In India, a 23-year-old student takes a bus home from a movie and is gang-raped and assaulted so viciously that she dies two weeks later.
In Liberia, in West Africa, an aid group called More Than Me rescues a 10-year-old orphan who has been trading oral sex for clean water to survive.
In Steubenville, Ohio, high school football players are accused of repeatedly raping an unconscious 16-year-old girl who was either drunk or rendered helpless by a date-rape drug and was apparently lugged like a sack of potatoes from party to party.
And in Washington, our members of Congress show their concern for sexual violence by failing to renew the Violence Against Women Act, a landmark law first passed in 1994 that has now expired.
Gender violence is one of the world's most common human rights abuses. Women worldwide ages 15 through 44 are more likely to die or be maimed because of male violence than because of cancer, malaria, war and traffic accidents combined.
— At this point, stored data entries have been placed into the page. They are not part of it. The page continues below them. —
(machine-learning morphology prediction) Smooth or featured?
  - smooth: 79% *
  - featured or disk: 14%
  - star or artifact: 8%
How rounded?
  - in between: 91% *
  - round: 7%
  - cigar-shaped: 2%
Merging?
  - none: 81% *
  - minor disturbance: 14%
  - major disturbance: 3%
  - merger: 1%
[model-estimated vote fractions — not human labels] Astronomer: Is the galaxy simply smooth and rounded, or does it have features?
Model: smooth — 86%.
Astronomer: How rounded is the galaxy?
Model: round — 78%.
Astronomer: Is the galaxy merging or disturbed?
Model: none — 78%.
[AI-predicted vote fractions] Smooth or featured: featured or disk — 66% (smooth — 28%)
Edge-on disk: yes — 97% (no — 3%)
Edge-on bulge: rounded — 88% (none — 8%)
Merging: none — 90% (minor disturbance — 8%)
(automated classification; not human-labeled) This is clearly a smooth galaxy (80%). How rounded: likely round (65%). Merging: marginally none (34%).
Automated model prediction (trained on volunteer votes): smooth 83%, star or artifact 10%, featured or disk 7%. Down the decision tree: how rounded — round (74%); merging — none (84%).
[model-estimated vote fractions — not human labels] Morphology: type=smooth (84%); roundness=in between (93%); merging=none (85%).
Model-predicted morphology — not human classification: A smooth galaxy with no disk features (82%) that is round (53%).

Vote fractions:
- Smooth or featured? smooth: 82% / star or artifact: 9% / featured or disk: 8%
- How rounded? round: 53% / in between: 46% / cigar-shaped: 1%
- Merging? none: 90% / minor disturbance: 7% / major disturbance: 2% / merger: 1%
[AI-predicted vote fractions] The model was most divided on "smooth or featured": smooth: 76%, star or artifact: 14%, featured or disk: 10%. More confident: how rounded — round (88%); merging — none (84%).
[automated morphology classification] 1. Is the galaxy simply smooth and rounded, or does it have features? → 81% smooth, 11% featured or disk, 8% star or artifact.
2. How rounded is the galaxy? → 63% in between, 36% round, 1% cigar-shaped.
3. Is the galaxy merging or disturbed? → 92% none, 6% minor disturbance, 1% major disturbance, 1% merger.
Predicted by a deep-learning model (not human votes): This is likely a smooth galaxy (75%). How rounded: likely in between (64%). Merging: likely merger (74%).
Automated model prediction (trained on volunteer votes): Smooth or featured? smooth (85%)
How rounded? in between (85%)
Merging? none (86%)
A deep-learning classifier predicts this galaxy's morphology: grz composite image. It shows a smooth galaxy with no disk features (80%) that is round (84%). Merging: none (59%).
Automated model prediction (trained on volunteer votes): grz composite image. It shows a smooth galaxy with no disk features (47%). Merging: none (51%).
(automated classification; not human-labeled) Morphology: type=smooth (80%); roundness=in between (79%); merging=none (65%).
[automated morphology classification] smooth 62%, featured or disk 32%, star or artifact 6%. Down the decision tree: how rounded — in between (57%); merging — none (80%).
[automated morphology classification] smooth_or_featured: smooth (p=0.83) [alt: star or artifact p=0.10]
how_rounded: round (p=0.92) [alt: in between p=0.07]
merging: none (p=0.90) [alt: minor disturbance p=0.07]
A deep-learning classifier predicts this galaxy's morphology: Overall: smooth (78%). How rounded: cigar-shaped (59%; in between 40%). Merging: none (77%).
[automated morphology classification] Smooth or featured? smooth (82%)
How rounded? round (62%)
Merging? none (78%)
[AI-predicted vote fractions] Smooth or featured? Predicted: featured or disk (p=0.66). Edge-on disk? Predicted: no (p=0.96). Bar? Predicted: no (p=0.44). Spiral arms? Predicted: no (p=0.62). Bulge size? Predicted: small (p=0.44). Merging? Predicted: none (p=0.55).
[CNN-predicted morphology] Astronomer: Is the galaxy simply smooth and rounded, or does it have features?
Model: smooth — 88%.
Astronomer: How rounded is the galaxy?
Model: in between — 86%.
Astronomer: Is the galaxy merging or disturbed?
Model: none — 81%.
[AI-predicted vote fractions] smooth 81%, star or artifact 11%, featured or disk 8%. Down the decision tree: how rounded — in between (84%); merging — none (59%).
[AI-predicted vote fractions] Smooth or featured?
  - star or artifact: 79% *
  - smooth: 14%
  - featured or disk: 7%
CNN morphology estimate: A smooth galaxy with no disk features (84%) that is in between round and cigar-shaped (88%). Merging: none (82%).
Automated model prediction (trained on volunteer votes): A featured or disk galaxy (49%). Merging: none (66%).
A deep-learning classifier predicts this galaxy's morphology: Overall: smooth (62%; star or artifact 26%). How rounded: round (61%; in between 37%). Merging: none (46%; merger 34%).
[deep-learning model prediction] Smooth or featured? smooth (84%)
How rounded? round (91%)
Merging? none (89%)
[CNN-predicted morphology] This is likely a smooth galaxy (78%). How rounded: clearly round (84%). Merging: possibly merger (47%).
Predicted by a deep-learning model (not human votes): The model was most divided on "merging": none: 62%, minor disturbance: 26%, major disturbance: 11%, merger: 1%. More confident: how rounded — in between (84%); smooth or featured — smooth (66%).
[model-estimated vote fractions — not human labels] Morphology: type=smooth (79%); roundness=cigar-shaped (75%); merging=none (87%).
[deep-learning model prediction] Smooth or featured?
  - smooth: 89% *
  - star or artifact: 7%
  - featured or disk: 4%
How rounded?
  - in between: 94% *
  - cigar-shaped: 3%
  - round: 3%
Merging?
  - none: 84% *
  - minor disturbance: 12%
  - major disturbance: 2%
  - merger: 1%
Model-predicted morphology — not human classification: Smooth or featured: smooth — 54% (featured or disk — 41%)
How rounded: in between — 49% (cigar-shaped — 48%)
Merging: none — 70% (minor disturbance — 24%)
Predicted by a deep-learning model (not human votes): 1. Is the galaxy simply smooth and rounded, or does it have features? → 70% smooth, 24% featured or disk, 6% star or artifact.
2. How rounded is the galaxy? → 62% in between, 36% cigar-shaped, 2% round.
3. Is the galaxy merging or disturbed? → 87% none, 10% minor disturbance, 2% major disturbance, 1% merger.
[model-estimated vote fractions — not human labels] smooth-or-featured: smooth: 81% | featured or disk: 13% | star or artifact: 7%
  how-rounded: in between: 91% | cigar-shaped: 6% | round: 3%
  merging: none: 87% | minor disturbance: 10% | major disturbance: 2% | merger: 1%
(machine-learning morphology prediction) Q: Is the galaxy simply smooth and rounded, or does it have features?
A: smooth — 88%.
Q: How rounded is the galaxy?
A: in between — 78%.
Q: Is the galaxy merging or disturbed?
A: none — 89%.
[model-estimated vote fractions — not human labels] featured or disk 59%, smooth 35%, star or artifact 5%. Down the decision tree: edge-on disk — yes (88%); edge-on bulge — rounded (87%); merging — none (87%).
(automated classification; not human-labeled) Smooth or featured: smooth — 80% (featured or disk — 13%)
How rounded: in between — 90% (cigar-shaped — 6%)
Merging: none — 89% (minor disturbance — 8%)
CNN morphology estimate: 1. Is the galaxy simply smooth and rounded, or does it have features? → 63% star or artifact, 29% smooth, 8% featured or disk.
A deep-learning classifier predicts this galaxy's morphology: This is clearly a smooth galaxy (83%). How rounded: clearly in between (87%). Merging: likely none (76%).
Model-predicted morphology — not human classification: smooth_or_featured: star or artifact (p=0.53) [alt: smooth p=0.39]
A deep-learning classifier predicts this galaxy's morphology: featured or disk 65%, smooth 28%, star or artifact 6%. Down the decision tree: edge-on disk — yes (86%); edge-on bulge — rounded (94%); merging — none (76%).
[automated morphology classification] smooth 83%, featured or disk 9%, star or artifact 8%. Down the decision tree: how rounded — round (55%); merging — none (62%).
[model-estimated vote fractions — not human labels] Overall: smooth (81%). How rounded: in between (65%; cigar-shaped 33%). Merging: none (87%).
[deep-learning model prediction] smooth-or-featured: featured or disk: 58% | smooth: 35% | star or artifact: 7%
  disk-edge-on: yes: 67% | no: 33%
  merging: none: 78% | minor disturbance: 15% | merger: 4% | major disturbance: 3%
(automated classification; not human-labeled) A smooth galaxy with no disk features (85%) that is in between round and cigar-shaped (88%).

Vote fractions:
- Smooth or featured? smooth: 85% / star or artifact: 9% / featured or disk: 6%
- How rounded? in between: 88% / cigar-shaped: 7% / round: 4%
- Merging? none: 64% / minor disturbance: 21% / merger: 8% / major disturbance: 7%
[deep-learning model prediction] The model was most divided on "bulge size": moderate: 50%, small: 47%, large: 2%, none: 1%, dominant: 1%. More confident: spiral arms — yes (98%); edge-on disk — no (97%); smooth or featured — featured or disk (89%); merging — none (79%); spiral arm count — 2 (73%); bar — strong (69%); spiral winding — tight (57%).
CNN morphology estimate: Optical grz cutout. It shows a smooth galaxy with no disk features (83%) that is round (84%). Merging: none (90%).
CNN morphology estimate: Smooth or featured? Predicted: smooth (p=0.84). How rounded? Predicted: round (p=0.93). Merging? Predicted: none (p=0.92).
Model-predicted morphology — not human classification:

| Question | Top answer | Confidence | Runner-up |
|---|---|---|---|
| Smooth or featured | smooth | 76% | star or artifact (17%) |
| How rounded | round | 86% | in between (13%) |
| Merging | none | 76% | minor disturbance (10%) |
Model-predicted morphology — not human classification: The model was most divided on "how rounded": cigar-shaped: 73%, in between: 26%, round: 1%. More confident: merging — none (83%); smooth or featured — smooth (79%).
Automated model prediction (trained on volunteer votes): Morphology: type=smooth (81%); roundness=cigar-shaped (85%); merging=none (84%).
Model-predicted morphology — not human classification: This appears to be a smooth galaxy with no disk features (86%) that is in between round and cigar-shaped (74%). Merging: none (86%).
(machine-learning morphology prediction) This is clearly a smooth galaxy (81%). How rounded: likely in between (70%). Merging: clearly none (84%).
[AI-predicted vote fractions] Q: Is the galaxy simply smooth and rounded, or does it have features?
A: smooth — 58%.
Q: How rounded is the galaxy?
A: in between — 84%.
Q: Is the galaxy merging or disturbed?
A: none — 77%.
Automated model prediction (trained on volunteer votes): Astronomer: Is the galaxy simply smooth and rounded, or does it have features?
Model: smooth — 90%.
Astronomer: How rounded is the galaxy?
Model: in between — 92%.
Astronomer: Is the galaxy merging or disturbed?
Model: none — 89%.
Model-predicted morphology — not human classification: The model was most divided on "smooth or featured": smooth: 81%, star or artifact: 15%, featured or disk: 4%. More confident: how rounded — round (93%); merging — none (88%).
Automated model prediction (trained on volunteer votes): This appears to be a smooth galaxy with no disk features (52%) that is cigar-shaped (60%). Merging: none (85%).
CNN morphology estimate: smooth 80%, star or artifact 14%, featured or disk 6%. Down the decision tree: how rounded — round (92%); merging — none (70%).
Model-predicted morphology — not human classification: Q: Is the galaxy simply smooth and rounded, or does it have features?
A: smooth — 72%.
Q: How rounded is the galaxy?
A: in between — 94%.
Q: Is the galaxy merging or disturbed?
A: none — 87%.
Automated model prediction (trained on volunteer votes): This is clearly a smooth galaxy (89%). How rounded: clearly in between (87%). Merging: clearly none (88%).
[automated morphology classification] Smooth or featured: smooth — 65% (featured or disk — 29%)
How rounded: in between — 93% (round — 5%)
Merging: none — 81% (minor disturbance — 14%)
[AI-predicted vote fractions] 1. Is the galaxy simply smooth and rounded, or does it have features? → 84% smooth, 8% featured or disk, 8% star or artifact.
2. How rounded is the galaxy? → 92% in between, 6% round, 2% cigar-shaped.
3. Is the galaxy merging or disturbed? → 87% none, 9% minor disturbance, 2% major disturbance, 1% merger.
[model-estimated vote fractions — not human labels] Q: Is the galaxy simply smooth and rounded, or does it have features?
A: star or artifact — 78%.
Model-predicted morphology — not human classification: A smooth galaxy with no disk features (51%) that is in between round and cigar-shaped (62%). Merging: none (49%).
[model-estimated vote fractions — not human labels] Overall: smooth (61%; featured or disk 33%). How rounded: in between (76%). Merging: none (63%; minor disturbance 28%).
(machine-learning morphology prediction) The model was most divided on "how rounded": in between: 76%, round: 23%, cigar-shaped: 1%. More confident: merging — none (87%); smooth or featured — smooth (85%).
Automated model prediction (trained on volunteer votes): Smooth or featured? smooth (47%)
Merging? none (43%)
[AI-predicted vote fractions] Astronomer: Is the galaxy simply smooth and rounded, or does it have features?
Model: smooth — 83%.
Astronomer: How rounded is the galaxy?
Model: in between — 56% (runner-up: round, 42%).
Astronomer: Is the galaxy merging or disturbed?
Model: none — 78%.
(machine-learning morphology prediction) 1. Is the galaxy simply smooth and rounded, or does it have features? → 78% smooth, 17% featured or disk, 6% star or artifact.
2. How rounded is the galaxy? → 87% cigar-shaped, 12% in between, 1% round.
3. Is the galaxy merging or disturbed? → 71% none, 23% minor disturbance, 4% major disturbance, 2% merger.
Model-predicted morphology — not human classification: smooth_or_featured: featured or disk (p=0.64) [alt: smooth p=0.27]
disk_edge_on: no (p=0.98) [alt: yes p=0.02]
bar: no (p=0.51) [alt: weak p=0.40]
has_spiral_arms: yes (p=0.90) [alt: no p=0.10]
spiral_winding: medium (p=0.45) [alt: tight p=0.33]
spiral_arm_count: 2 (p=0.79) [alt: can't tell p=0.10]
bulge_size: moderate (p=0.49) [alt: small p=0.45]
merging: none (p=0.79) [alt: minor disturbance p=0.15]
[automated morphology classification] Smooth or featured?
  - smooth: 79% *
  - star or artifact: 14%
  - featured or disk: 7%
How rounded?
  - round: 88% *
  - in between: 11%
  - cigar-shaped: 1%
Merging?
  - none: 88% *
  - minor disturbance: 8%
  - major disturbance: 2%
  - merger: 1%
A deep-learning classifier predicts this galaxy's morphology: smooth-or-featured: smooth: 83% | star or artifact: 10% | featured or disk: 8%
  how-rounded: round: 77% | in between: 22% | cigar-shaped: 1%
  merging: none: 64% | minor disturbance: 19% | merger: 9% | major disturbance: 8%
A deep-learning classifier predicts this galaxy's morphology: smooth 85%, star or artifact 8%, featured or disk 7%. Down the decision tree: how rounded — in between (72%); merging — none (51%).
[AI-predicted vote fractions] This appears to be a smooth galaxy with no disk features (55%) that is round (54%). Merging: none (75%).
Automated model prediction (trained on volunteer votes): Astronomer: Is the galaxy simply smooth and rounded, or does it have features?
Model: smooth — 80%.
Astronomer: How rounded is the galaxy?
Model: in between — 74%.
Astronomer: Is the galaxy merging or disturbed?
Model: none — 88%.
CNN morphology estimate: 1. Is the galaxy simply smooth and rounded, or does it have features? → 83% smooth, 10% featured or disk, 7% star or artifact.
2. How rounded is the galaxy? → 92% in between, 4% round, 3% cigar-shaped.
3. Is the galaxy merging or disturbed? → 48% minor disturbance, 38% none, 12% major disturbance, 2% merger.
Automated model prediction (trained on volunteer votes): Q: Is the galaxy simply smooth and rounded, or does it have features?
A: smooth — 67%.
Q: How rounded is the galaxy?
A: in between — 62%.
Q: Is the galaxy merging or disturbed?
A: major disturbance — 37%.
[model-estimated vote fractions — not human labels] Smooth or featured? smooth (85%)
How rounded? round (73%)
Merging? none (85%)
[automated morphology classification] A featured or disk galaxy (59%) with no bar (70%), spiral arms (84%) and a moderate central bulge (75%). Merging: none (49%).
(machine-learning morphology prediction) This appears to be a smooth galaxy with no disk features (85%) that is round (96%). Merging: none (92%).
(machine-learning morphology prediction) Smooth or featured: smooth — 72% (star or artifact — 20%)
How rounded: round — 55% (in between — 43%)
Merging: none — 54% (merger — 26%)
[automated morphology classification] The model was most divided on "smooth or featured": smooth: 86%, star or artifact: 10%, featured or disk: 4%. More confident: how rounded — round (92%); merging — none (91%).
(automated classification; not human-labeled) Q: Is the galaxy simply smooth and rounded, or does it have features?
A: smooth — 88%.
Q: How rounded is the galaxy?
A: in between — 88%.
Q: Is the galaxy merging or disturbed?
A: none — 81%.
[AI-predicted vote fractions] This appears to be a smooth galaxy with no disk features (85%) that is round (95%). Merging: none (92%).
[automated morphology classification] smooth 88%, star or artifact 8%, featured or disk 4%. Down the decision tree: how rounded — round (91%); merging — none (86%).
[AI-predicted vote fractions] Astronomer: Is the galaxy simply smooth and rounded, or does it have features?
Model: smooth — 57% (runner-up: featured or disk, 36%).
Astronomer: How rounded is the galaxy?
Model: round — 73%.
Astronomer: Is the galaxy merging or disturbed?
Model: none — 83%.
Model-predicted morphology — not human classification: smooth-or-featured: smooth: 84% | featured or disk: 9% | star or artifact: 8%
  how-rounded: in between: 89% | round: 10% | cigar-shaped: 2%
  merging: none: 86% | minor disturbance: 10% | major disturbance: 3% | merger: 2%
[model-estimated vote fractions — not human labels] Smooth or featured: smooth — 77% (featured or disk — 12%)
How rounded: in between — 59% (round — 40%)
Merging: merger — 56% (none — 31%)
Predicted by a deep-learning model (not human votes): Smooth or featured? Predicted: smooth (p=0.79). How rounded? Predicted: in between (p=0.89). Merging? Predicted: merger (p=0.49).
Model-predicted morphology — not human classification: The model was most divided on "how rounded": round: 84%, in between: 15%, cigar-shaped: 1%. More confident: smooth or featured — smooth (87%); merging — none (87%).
The World Health Organization has found that domestic and sexual violence affects 30 to 60 percent of women in most countries.
In some places, rape is endemic: in South Africa, a survey found that 37 percent of men reported that they had raped a woman. In others, rape is institutionalized as sex trafficking. Everywhere, rape often puts the victim on trial: in one poll, 68 percent of Indian judges said that "provocative attire" amounts to "an invitation to rape."
Americans watched the events after the Delhi gang rape with a whiff of condescension at the barbarity there, but domestic violence and sex trafficking remain a vast problem across the United States.
One obstacle is that violence against women tends to be invisible and thus not a priority. In Delhi, of 635 rape cases reported in the first 11 months of last year, only one ended in conviction. That creates an incentive for rapists to continue to rape, but in any case that reported number of rapes is delusional.